PROVIDED DATA:
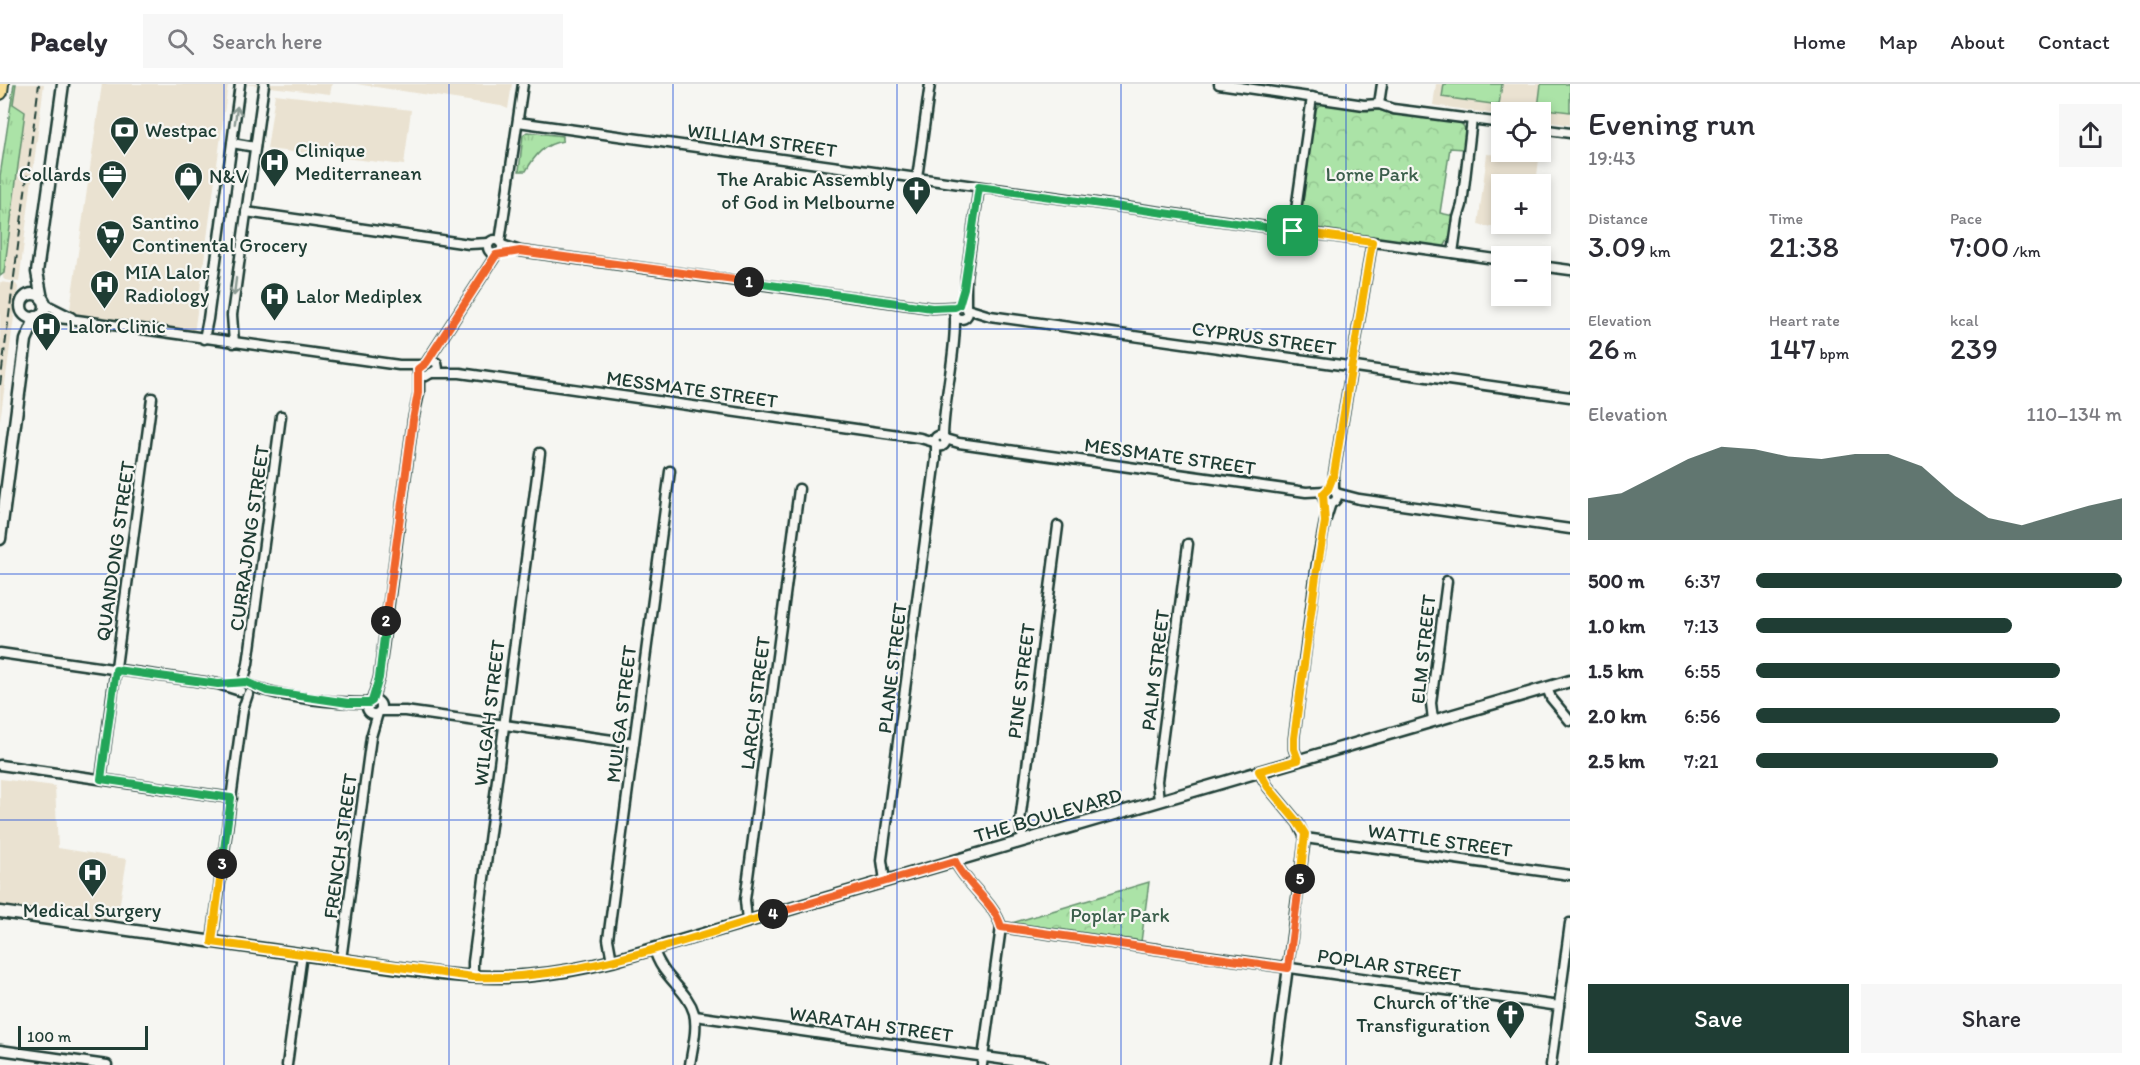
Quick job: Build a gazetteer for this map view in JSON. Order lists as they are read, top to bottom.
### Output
{
  "streets": {
    "street": [
      "WILLIAM STREET",
      "CYPRUS STREET",
      "MESSMATE STREET",
      "CURRAJONG STREET",
      "QUANDONG STREET",
      "ELM STREET",
      "PLANE STREET",
      "PALM STREET",
      "PINE STREET",
      "LARCH STREET",
      "WILGAH STREET",
      "MULGA STREET",
      "THE BOULEVARD",
      "WATTLE STREET",
      "FRENCH STREET",
      "POPLAR STREET",
      "WARATAH STREET"
    ]
  },
  "crossings": [
    ["WILLIAM STREET", "PLANE STREET"],
    ["WILLIAM STREET", "FRENCH STREET"],
    ["CYPRUS STREET", "PLANE STREET"],
    ["CYPRUS STREET", "FRENCH STREET"],
    ["MESSMATE STREET", "PLANE STREET"],
    ["MESSMATE STREET", "FRENCH STREET"],
    ["CURRAJONG STREET", "THE BOULEVARD"],
    ["ELM STREET", "THE BOULEVARD"],
    ["PLANE STREET", "THE BOULEVARD"],
    ["PALM STREET", "THE BOULEVARD"],
    ["PINE STREET", "THE BOULEVARD"],
    ["LARCH STREET", "THE BOULEVARD"],
    ["WILGAH STREET", "THE BOULEVARD"],
    ["MULGA STREET", "THE BOULEVARD"],
    ["THE BOULEVARD", "FRENCH STREET"]
  ],
  "parks": ["Lorne Park", "Poplar Park"],
  "places": {
    "bank": ["Westpac"],
    "hospital": [
      "Clinique Mediterranean",
      "MIA Lalor Radiology",
      "Lalor Mediplex",
      "Lalor Clinic",
      "Medical Surgery"
    ],
    "office": ["Collards"],
    "shop": ["N&V"],
    "church": ["The Arabic Assembly of God in Melbourne", "Church of the Transfiguration"],
    "supermarket": ["Santino Continental Grocery"]
  },
  "scale_bar": "100 m",
  "page": {
    "header": "Pacely",
    "search": "Search here",
    "nav": [
      "Home",
      "Map",
      "About",
      "Contact"
    ],
    "heading": ["Evening run", "19:43"],
    "map_buttons": ["+", "−"],
    "stats": [
      ["Distance", "3.09 km"],
      ["Time", "21:38"],
      ["Pace", "7:00 /km"],
      ["Elevation", "26 m"],
      ["Heart rate", "147 bpm"],
      ["kcal", "239"]
    ],
    "pins": [
      "1",
      "2",
      "3",
      "5",
      "4"
    ],
    "chart": ["Elevation", "110–134 m"],
    "list": [
      {
        "name": "500 m",
        "note": "6:37"
      },
      {
        "name": "1.0 km",
        "note": "7:13"
      },
      {
        "name": "1.5 km",
        "note": "6:55"
      },
      {
        "name": "2.0 km",
        "note": "6:56"
      },
      {
        "name": "2.5 km",
        "note": "7:21"
      }
    ],
    "buttons": ["Save", "Share"],
    "scale": "100 m"
  }
}
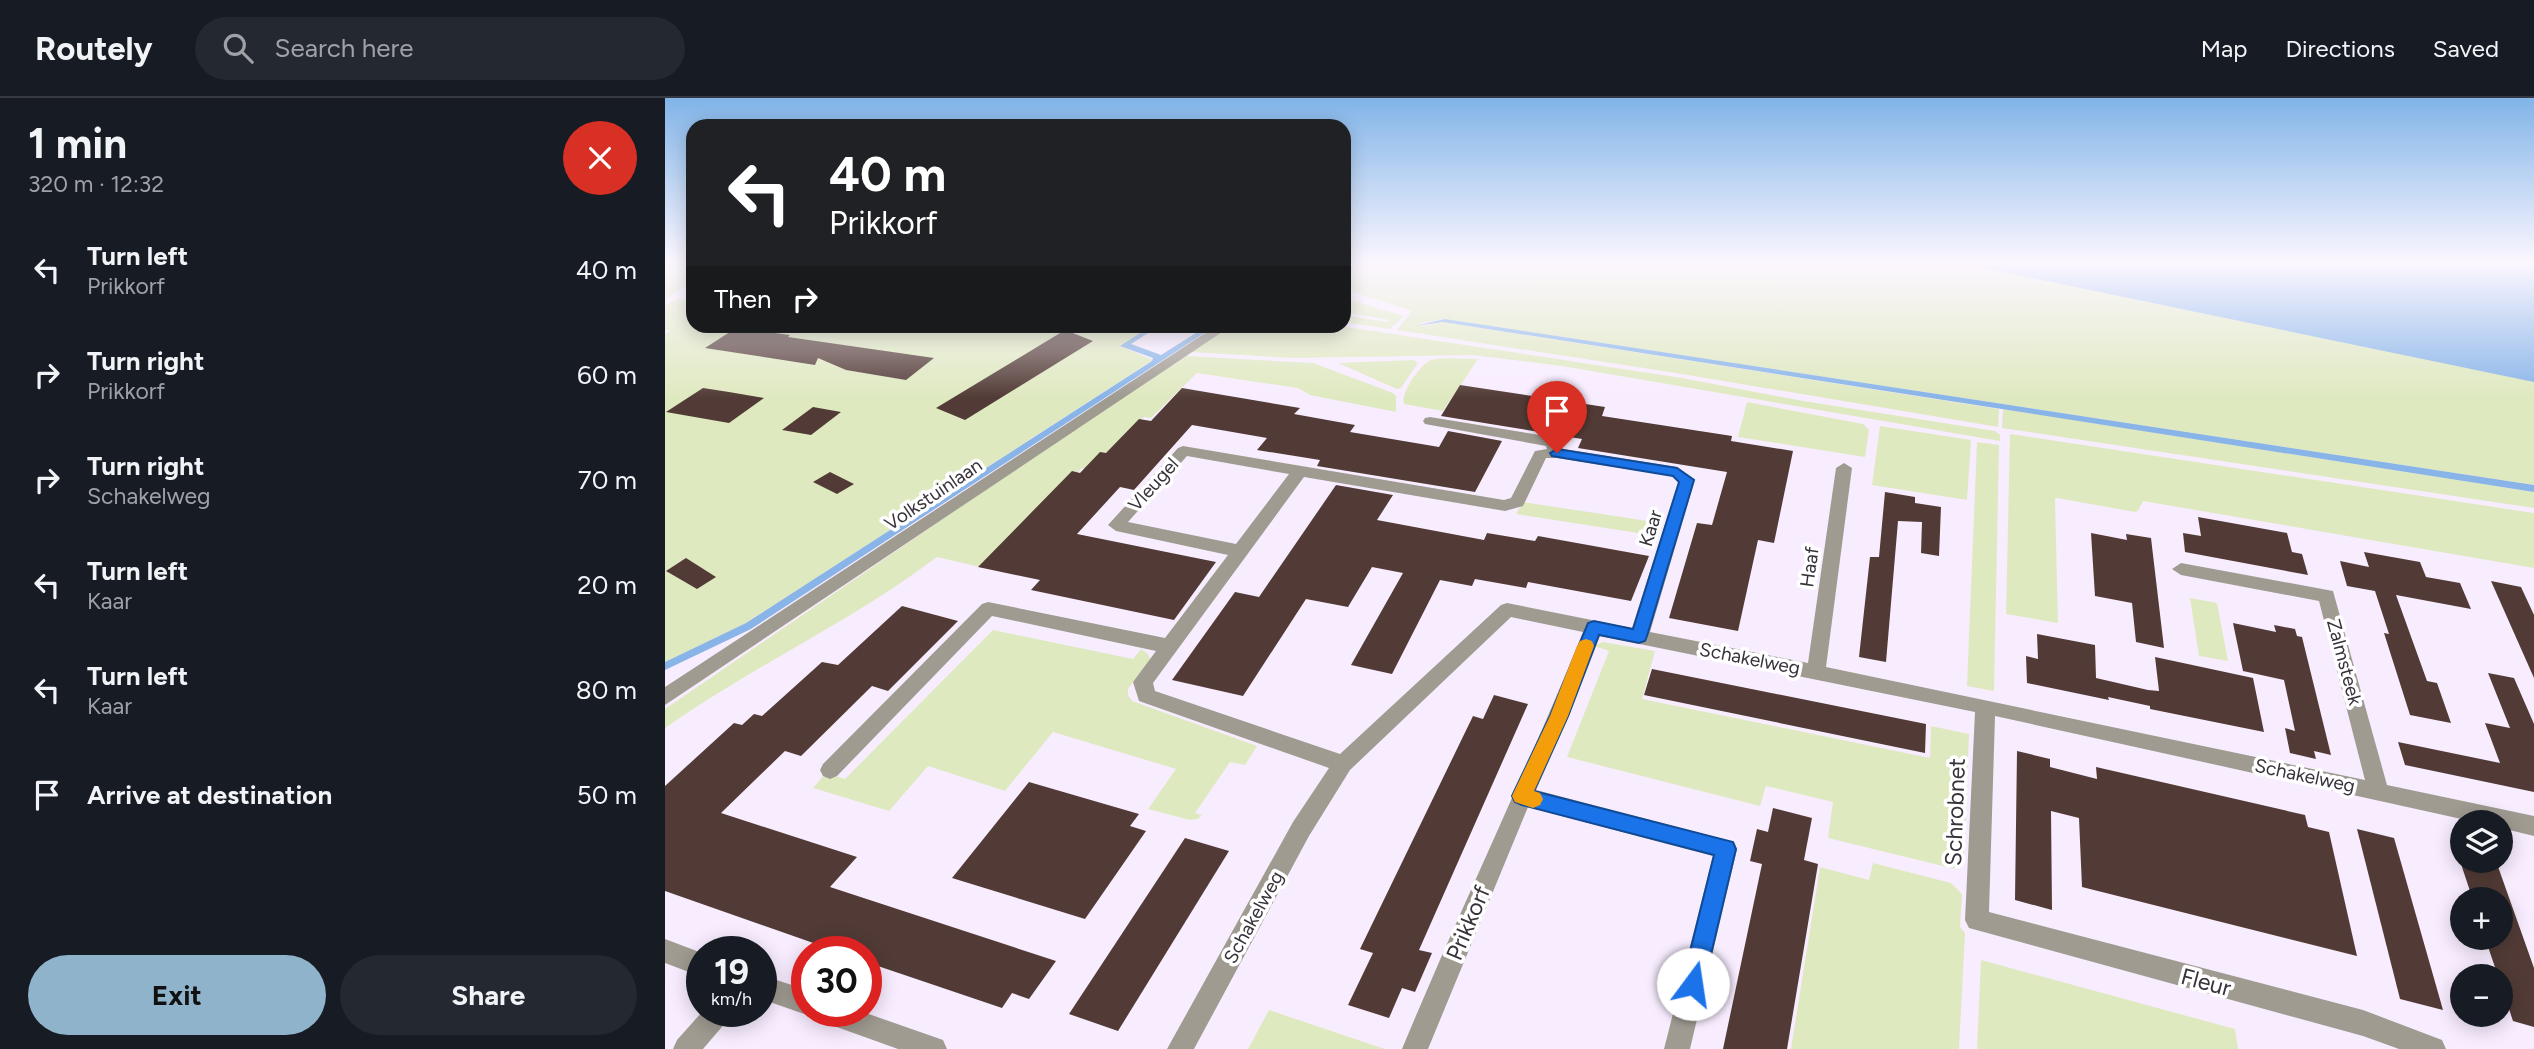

WORK INSTRUCTION: Copy out the listing exactly as it stands, but not the pictures.

ANSWER FOR THE TASK:
Quick job: Build a gazetteer for this map view in JSON. Order lists as they are read, top to bottom.
### Output
{
  "streets": {
    "street": [
      "WILLIAM STREET",
      "CYPRUS STREET",
      "MESSMATE STREET",
      "CURRAJONG STREET",
      "QUANDONG STREET",
      "ELM STREET",
      "PLANE STREET",
      "PALM STREET",
      "PINE STREET",
      "LARCH STREET",
      "WILGAH STREET",
      "MULGA STREET",
      "THE BOULEVARD",
      "WATTLE STREET",
      "FRENCH STREET",
      "POPLAR STREET",
      "WARATAH STREET"
    ]
  },
  "crossings": [
    ["WILLIAM STREET", "PLANE STREET"],
    ["WILLIAM STREET", "FRENCH STREET"],
    ["CYPRUS STREET", "PLANE STREET"],
    ["CYPRUS STREET", "FRENCH STREET"],
    ["MESSMATE STREET", "PLANE STREET"],
    ["MESSMATE STREET", "FRENCH STREET"],
    ["CURRAJONG STREET", "THE BOULEVARD"],
    ["ELM STREET", "THE BOULEVARD"],
    ["PLANE STREET", "THE BOULEVARD"],
    ["PALM STREET", "THE BOULEVARD"],
    ["PINE STREET", "THE BOULEVARD"],
    ["LARCH STREET", "THE BOULEVARD"],
    ["WILGAH STREET", "THE BOULEVARD"],
    ["MULGA STREET", "THE BOULEVARD"],
    ["THE BOULEVARD", "FRENCH STREET"]
  ],
  "parks": ["Lorne Park", "Poplar Park"],
  "places": {
    "bank": ["Westpac"],
    "hospital": [
      "Clinique Mediterranean",
      "MIA Lalor Radiology",
      "Lalor Mediplex",
      "Lalor Clinic",
      "Medical Surgery"
    ],
    "office": ["Collards"],
    "shop": ["N&V"],
    "church": ["The Arabic Assembly of God in Melbourne", "Church of the Transfiguration"],
    "supermarket": ["Santino Continental Grocery"]
  },
  "scale_bar": "100 m",
  "page": {
    "header": "Pacely",
    "search": "Search here",
    "nav": [
      "Home",
      "Map",
      "About",
      "Contact"
    ],
    "heading": ["Evening run", "19:43"],
    "map_buttons": ["+", "−"],
    "stats": [
      ["Distance", "3.09 km"],
      ["Time", "21:38"],
      ["Pace", "7:00 /km"],
      ["Elevation", "26 m"],
      ["Heart rate", "147 bpm"],
      ["kcal", "239"]
    ],
    "pins": [
      "1",
      "2",
      "3",
      "5",
      "4"
    ],
    "chart": ["Elevation", "110–134 m"],
    "list": [
      {
        "name": "500 m",
        "note": "6:37"
      },
      {
        "name": "1.0 km",
        "note": "7:13"
      },
      {
        "name": "1.5 km",
        "note": "6:55"
      },
      {
        "name": "2.0 km",
        "note": "6:56"
      },
      {
        "name": "2.5 km",
        "note": "7:21"
      }
    ],
    "buttons": ["Save", "Share"],
    "scale": "100 m"
  }
}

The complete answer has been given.